Read the data and repeat it in full, exactly.

=== DATA IN THIS EXERCISE ===

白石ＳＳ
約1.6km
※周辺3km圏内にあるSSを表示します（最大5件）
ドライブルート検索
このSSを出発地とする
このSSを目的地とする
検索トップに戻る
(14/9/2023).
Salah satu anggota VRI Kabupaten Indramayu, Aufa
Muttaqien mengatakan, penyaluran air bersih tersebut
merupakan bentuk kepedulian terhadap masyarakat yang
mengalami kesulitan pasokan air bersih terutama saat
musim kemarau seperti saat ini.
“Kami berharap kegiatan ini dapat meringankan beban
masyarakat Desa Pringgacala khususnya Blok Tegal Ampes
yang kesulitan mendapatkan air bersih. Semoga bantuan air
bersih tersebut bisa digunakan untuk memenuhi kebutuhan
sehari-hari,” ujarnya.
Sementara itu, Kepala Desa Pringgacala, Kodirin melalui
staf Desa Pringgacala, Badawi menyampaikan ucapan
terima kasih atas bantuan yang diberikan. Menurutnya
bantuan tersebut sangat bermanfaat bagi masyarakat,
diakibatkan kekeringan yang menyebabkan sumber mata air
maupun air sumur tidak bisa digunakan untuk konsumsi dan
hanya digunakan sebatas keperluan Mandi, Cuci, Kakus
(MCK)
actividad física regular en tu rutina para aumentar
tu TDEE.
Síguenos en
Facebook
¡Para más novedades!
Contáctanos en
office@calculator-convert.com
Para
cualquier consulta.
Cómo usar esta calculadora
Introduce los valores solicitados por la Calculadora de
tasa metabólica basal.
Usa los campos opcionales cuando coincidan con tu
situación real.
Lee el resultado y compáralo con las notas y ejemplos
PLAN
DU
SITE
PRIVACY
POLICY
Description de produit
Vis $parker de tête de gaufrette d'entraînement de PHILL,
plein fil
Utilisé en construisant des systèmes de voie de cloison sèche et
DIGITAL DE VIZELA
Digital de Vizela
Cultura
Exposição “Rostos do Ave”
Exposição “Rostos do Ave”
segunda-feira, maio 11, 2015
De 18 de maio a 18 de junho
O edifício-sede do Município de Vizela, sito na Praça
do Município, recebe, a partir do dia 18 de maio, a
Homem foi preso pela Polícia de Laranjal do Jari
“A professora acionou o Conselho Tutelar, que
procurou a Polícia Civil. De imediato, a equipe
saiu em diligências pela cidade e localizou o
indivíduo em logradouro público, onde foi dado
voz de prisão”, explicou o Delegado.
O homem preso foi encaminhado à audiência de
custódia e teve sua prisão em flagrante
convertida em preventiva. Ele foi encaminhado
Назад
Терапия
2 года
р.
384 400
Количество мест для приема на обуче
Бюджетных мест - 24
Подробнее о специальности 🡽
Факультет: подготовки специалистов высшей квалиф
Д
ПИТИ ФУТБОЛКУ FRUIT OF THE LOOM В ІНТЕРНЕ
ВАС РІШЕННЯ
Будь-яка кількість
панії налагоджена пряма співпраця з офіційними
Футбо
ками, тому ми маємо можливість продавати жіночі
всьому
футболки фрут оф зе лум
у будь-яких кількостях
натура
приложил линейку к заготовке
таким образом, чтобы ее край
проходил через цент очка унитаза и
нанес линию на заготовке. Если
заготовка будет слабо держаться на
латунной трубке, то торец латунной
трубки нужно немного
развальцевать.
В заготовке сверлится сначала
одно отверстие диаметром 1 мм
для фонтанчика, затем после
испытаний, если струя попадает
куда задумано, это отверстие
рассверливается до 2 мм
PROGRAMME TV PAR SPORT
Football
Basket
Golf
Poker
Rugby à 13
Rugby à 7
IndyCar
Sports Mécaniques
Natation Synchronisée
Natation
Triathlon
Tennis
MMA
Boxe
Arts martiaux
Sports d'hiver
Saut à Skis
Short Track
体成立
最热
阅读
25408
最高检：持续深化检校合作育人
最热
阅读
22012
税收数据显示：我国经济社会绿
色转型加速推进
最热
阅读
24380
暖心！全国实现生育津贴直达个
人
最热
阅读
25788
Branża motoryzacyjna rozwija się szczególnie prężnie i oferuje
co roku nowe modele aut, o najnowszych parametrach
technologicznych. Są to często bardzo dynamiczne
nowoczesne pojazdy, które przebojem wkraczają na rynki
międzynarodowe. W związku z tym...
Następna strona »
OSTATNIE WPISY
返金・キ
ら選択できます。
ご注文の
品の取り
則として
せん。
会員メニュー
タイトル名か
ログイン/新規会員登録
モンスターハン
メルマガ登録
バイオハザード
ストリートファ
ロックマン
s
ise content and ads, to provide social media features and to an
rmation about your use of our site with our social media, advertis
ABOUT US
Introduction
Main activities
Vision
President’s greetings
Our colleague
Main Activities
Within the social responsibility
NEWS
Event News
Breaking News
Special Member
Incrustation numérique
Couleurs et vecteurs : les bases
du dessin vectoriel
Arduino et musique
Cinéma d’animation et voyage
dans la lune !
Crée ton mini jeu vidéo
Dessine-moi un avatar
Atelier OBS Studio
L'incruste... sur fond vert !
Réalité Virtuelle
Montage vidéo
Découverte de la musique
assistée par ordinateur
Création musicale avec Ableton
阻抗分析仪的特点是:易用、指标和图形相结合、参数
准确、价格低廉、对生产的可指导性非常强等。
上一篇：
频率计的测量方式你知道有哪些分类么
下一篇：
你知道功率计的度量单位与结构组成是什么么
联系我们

===

> [RESPONSE TO THIS EXERCISE]:
白石ＳＳ
約1.6km
※周辺3km圏内にあるSSを表示します（最大5件）
ドライブルート検索
このSSを出発地とする
このSSを目的地とする
検索トップに戻る
(14/9/2023).
Salah satu anggota VRI Kabupaten Indramayu, Aufa
Muttaqien mengatakan, penyaluran air bersih tersebut
merupakan bentuk kepedulian terhadap masyarakat yang
mengalami kesulitan pasokan air bersih terutama saat
musim kemarau seperti saat ini.
“Kami berharap kegiatan ini dapat meringankan beban
masyarakat Desa Pringgacala khususnya Blok Tegal Ampes
yang kesulitan mendapatkan air bersih. Semoga bantuan air
bersih tersebut bisa digunakan untuk memenuhi kebutuhan
sehari-hari,” ujarnya.
Sementara itu, Kepala Desa Pringgacala, Kodirin melalui
staf Desa Pringgacala, Badawi menyampaikan ucapan
terima kasih atas bantuan yang diberikan. Menurutnya
bantuan tersebut sangat bermanfaat bagi masyarakat,
diakibatkan kekeringan yang menyebabkan sumber mata air
maupun air sumur tidak bisa digunakan untuk konsumsi dan
hanya digunakan sebatas keperluan Mandi, Cuci, Kakus
(MCK)
actividad física regular en tu rutina para aumentar
tu TDEE.
Síguenos en
Facebook
¡Para más novedades!
Contáctanos en
office@calculator-convert.com
Para
cualquier consulta.
Cómo usar esta calculadora
Introduce los valores solicitados por la Calculadora de
tasa metabólica basal.
Usa los campos opcionales cuando coincidan con tu
situación real.
Lee el resultado y compáralo con las notas y ejemplos
PLAN
DU
SITE
PRIVACY
POLICY
Description de produit
Vis $parker de tête de gaufrette d'entraînement de PHILL,
plein fil
Utilisé en construisant des systèmes de voie de cloison sèche et
DIGITAL DE VIZELA
Digital de Vizela
Cultura
Exposição “Rostos do Ave”
Exposição “Rostos do Ave”
segunda-feira, maio 11, 2015
De 18 de maio a 18 de junho
O edifício-sede do Município de Vizela, sito na Praça
do Município, recebe, a partir do dia 18 de maio, a
Homem foi preso pela Polícia de Laranjal do Jari
“A professora acionou o Conselho Tutelar, que
procurou a Polícia Civil. De imediato, a equipe
saiu em diligências pela cidade e localizou o
indivíduo em logradouro público, onde foi dado
voz de prisão”, explicou o Delegado.
O homem preso foi encaminhado à audiência de
custódia e teve sua prisão em flagrante
convertida em preventiva. Ele foi encaminhado
Назад
Терапия
2 года
р.
384 400
Количество мест для приема на обуче
Бюджетных мест - 24
Подробнее о специальности 🡽
Факультет: подготовки специалистов высшей квалиф
Д
ПИТИ ФУТБОЛКУ FRUIT OF THE LOOM В ІНТЕРНЕ
ВАС РІШЕННЯ
Будь-яка кількість
панії налагоджена пряма співпраця з офіційними
Футбо
ками, тому ми маємо можливість продавати жіночі
всьому
футболки фрут оф зе лум
у будь-яких кількостях
натура
приложил линейку к заготовке
таким образом, чтобы ее край
проходил через цент очка унитаза и
нанес линию на заготовке. Если
заготовка будет слабо держаться на
латунной трубке, то торец латунной
трубки нужно немного
развальцевать.
В заготовке сверлится сначала
одно отверстие диаметром 1 мм
для фонтанчика, затем после
испытаний, если струя попадает
куда задумано, это отверстие
рассверливается до 2 мм
PROGRAMME TV PAR SPORT
Football
Basket
Golf
Poker
Rugby à 13
Rugby à 7
IndyCar
Sports Mécaniques
Natation Synchronisée
Natation
Triathlon
Tennis
MMA
Boxe
Arts martiaux
Sports d'hiver
Saut à Skis
Short Track
体成立
最热
阅读
25408
最高检：持续深化检校合作育人
最热
阅读
22012
税收数据显示：我国经济社会绿
色转型加速推进
最热
阅读
24380
暖心！全国实现生育津贴直达个
人
最热
阅读
25788
Branża motoryzacyjna rozwija się szczególnie prężnie i oferuje
co roku nowe modele aut, o najnowszych parametrach
technologicznych. Są to często bardzo dynamiczne
nowoczesne pojazdy, które przebojem wkraczają na rynki
międzynarodowe. W związku z tym...
Następna strona »
OSTATNIE WPISY
返金・キ
ら選択できます。
ご注文の
品の取り
則として
せん。
会員メニュー
タイトル名か
ログイン/新規会員登録
モンスターハン
メルマガ登録
バイオハザード
ストリートファ
ロックマン
s
ise content and ads, to provide social media features and to an
rmation about your use of our site with our social media, advertis
ABOUT US
Introduction
Main activities
Vision
President’s greetings
Our colleague
Main Activities
Within the social responsibility
NEWS
Event News
Breaking News
Special Member
Incrustation numérique
Couleurs et vecteurs : les bases
du dessin vectoriel
Arduino et musique
Cinéma d’animation et voyage
dans la lune !
Crée ton mini jeu vidéo
Dessine-moi un avatar
Atelier OBS Studio
L'incruste... sur fond vert !
Réalité Virtuelle
Montage vidéo
Découverte de la musique
assistée par ordinateur
Création musicale avec Ableton
阻抗分析仪的特点是:易用、指标和图形相结合、参数
准确、价格低廉、对生产的可指导性非常强等。
上一篇：
频率计的测量方式你知道有哪些分类么
下一篇：
你知道功率计的度量单位与结构组成是什么么
联系我们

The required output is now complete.